Here's a quick overview of the source channel-specific metrics vAuto dealers are using to help them optimize their used vehicle sourcing in each channel:
Volume: As dealers adopt multi-channel used vehicle sourcing strategies, it’s important for them to know the channels that produce the most cars, and those that might offer opportunity to drive additional inventory volume.
Days to Sell: Every used vehicle’s window for optimal investment return is different. The differences owe to how right you acquire a car, its appeal/sales volume in a market and its retail price position. Hence, it’s important for dealers to track the days to sell by sourcing channel to understand how vehicles perform once they’re acquired.
Model Year: Analysts expect the current shortage of late-model inventory to persist for years, which is spurring consumer demand/interest in older-age inventory that many franchise dealers are unaccustomed to selling. By tracking the average model year in each sourcing channel, dealers can readily identify that tend to supply near-new or older inventory.
Odometer: Vehicles with lower mileage have higher retail sales potential. Dealers can use this metric to know the average mileage of vehicles acquired in each channel.
Investment Score: vAuto’s ProfitTime GPS system uses data science to produce an investment score that indicates each vehicle’s net profit or return-on-investment potential at the point of acquisition. With this metric, dealers can see the channels that produce the vehicles with highest/lowest investment values, coach their teams for better outcomes and track how the values change over time.
Dealers who use the new vehicle inventory metrics to guide their sourcing efforts are finding better outcomes—including more consistency among appraisers and buyers, and a clearer understanding of the channels where they are most likely to source specific vehicles. “The Global Acquisition system inside ProfitTime GPS has made me a more consistently disciplined buyer,” says James Mason, used vehicle director at Steven Toyota, Harrisonburg, VA.
Setting the Stage for Continued Used Vehicle Sourcing Success
Dealers who have adopted a multi-channel strategy for used vehicle sourcing say there’s no going back to the old ways of relying on auction vehicles and trade-ins to get the inventory they need.
In particular, vAuto’s Dale Pollak believes service drive acquisitions hold the most largely untapped potential for dealers as they face a market where late-model vehicles are in short supply and wholesale values remain elevated. Pollak writes about the opportunity in a blog post that features tips from dealer Brian Benstock of Paragon Honda, Woodside, NY, to help other dealers do a better job of sourcing inventory directly from customers.

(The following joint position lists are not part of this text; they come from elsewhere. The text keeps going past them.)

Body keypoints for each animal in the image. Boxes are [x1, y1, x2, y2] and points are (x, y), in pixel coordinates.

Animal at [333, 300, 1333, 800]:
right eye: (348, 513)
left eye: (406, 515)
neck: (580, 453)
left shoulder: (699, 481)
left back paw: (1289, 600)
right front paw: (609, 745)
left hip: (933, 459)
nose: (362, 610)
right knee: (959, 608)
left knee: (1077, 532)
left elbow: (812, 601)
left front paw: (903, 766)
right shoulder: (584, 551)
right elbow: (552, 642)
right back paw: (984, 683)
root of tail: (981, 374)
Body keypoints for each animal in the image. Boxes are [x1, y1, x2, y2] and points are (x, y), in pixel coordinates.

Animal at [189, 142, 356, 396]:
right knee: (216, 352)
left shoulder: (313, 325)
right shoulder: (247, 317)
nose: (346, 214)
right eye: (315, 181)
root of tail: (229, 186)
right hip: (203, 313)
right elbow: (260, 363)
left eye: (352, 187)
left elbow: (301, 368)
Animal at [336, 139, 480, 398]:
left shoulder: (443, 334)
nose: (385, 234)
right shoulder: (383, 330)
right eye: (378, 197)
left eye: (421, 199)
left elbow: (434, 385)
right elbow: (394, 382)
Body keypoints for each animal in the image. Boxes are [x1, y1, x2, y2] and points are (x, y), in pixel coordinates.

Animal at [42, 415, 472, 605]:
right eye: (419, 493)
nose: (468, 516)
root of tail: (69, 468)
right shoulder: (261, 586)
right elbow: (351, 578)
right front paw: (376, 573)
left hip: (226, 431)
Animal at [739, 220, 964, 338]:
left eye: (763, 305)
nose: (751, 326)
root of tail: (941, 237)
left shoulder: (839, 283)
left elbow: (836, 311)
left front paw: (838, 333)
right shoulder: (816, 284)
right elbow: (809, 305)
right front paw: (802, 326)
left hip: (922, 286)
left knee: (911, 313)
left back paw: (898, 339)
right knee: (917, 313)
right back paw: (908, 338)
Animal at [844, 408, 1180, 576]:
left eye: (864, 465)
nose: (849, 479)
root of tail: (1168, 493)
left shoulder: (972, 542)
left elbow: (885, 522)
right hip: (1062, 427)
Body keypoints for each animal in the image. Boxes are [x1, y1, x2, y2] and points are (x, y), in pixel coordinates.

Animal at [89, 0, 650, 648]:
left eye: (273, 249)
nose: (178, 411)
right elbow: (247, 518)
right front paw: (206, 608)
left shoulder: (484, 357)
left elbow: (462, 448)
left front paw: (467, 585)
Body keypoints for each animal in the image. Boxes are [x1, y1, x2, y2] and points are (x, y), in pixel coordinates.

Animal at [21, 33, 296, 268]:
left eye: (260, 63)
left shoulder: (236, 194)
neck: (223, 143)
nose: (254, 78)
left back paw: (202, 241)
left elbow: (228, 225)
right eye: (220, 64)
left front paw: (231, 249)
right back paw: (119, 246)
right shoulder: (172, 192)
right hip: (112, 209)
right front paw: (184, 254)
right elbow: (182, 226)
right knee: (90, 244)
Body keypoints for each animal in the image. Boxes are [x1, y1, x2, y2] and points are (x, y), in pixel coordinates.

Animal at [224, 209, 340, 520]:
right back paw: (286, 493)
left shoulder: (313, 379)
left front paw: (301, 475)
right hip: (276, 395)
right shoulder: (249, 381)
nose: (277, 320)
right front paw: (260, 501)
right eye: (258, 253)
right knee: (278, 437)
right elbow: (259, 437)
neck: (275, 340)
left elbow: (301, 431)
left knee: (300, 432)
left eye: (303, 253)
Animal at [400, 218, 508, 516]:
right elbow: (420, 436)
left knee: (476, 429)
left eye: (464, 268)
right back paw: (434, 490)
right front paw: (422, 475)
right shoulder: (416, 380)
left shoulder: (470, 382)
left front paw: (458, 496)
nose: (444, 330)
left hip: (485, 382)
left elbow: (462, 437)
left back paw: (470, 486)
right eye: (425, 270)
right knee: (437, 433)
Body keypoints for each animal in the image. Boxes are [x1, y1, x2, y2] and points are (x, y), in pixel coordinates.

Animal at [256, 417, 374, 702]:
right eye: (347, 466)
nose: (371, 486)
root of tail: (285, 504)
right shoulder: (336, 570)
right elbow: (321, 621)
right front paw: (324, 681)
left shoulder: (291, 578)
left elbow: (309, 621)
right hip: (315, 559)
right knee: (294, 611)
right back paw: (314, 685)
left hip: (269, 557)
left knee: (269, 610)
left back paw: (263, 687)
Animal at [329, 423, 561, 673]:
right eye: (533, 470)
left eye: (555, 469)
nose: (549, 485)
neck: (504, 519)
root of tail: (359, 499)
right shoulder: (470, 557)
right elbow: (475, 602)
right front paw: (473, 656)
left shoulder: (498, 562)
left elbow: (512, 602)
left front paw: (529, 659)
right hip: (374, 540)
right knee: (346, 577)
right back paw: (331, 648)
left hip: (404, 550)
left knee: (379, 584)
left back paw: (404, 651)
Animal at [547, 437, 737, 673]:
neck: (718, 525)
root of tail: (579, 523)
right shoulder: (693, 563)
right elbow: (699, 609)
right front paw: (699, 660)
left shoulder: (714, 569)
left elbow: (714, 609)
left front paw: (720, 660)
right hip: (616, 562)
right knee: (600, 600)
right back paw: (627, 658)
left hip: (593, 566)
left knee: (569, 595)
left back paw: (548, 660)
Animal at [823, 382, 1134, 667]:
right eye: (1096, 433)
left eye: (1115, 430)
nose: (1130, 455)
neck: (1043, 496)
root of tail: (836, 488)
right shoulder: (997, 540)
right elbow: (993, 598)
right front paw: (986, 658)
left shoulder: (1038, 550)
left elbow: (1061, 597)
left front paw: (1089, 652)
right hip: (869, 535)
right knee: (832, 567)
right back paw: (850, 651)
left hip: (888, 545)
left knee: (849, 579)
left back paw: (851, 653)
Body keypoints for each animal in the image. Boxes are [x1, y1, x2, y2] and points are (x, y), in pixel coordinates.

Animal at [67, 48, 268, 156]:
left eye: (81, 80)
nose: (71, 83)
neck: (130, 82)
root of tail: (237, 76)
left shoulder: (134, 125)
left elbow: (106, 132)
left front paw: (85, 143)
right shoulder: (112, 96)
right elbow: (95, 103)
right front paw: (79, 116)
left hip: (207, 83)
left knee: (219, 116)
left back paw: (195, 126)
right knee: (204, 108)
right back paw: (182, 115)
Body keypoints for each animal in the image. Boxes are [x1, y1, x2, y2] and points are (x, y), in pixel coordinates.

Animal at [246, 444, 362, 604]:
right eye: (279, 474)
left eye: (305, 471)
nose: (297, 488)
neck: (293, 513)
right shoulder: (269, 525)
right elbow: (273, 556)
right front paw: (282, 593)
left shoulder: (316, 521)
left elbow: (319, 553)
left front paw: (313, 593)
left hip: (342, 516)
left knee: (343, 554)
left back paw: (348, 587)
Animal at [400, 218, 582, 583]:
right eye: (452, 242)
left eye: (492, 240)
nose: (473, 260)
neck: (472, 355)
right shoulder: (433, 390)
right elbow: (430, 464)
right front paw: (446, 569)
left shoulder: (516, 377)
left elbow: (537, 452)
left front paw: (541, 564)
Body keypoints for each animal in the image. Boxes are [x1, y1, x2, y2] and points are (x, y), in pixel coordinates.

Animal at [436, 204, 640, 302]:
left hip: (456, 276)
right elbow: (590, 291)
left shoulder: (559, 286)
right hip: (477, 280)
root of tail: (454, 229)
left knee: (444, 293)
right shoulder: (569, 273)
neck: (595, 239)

Pollak also cautions that as dealers adapt and adjust to today’s multi-channel used vehicle sourcing environment, they’ll need to ensure that they take advantage of technology and tools to measure and manage the outcomes of every vehicle acquired in each sourcing channel.
“You can’t measure your used vehicle sourcing efforts without metrics,” Pollak says. “And if you don’t measure, you can’t manage and if you can’t manage, you can’t improve your performance.”